No. Not their mate. They didn’t want me.
The tiger huffed again. She’d been hurt by them just as I had, but the pull to their beasts would be harder for her to resist.
“Wildcat, can you shift?” Wyatt’s voice came from somewhere at my back. “I’ll be able to carry you to the infirmary once you do.”
I growled.
“Easy, Killer.” Heath crawled closer, and he reached to pet my nose. My tiger let him get one good stroke in before I took over and snapped my teeth at him. Heath chuckled, but it sounded forced. “None of that. We don’t bite our mates.”
I managed an angry snarl before the pain crescendoed, making me dizzy.
“Don’t agitate her,” Aiden barked at Heath.
“Just because she’s pissed at us doesn't make it any less true,” Heath barked back. “She’s our Fated.”
Just hearing the word brought back the echo of ecstasy marred by bone-deep hurt that had consumed me the moment my tiger had laid eyes on these men in their glorious beastly forms.
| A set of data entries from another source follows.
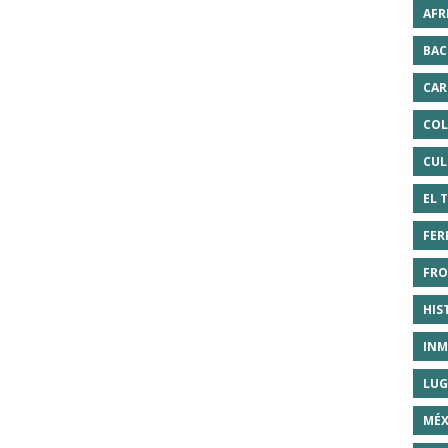
AFR
BAC
CAR
COL
CUL
EL 
FER
FRO
HIS
INM
LUG
MÉX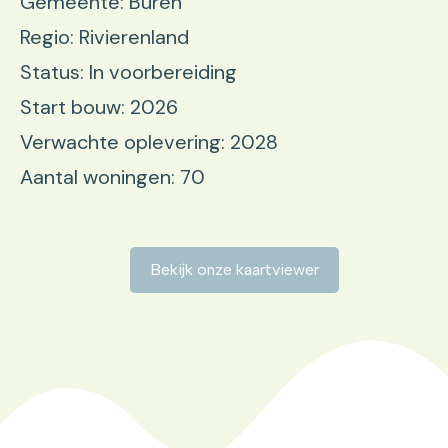
Gemeente: Buren
Regio: Rivierenland
Status: In voorbereiding
Start bouw: 2026
Verwachte oplevering: 2028
Aantal woningen: 70
Bekijk onze kaartviewer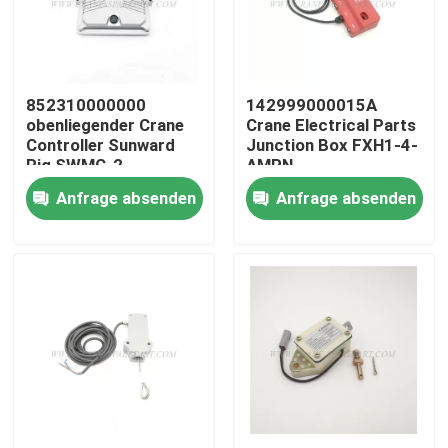
Fabrik Tour
852310000000
142999000015A
Qualitätskontrolle
obenliegender Crane
Crane Electrical Parts
Controller Sunward
Junction Box FXH1-4-
Rig SWMC-2
AMPN
Kontakt
Anfrage absenden
Anfrage absenden
Nachrichten
Referenzen
Ersatzteile des Kranes
Crane Electrical Parts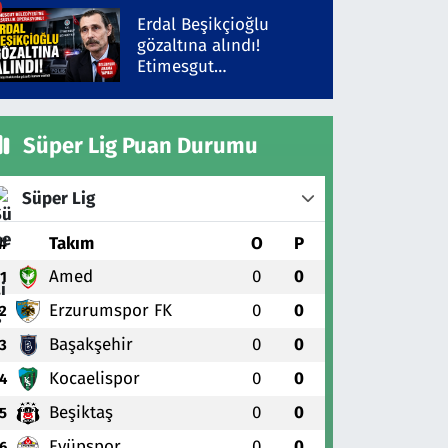
Erdal Beşikçioğlu
gözaltına alındı!
Etimesgut
Belediyesi'ne yolsuzluk
operasyonu
Süper Lig Puan Durumu
Süper Lig
#
Takım
O
P
Amed
0
0
1
Erzurumspor FK
0
0
2
Başakşehir
0
0
3
Kocaelispor
0
0
4
Beşiktaş
0
0
5
Eyüpspor
0
0
6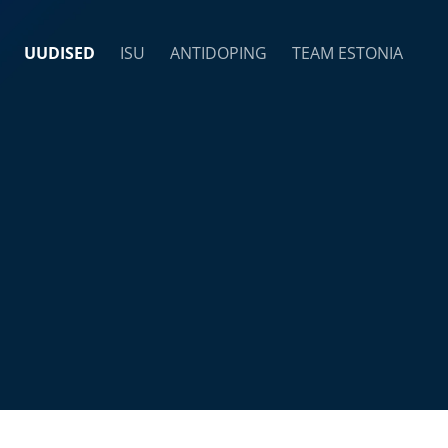
UUDISED
ISU
ANTIDOPING
TEAM ESTONIA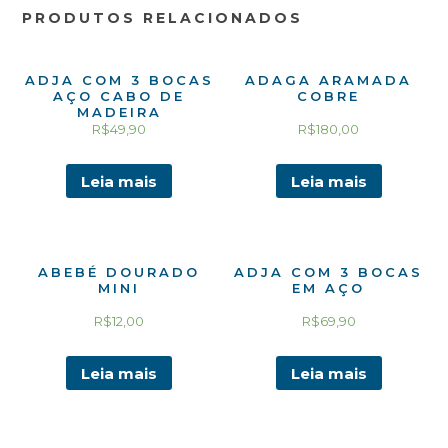
PRODUTOS RELACIONADOS
ADJA COM 3 BOCAS
ADAGA ARAMADA
AÇO CABO DE
COBRE
MADEIRA
R$
49,90
R$
180,00
Leia mais
Leia mais
ABEBÉ DOURADO
ADJA COM 3 BOCAS
MINI
EM AÇO
R$
12,00
R$
69,90
Leia mais
Leia mais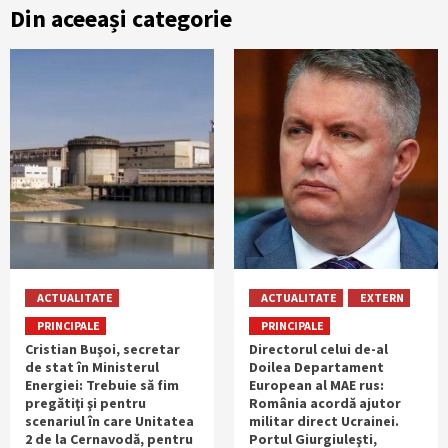
Din aceeași categorie
ACTUALITATE
ACTUALITATE
EXTERN
PRINCIPALE
PRINCIPALE
Cristian Buşoi, secretar
Directorul celui de-al
de stat în Ministerul
Doilea Departament
Energiei: Trebuie să fim
European al MAE rus:
pregătiţi şi pentru
România acordă ajutor
scenariul în care Unitatea
militar direct Ucrainei.
2 de la Cernavodă, pentru
Portul Giurgiuleşti,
I couldn’t deny it. Mallory had waxed poetic many times about how it felt when her cat and Allen’s wolf realized they were Fated. I recognized it for what it was.
It was supposed to be the most joyous moment that an incredibly rare few of us would ever experience.
And yet mine had been tainted.
By all the cruel things these men had said to me to push me away.
By their buying into the bullshit smear campaign that’d been waged against females with a beast for millennia.
And by their abandonment in this forest when I’d needed them the most.
It was too little, too late.
I hate them, I thought at my tiger.
She whined again—mournful, angry, desperate.
Pain scorched my body, and everything went black once again.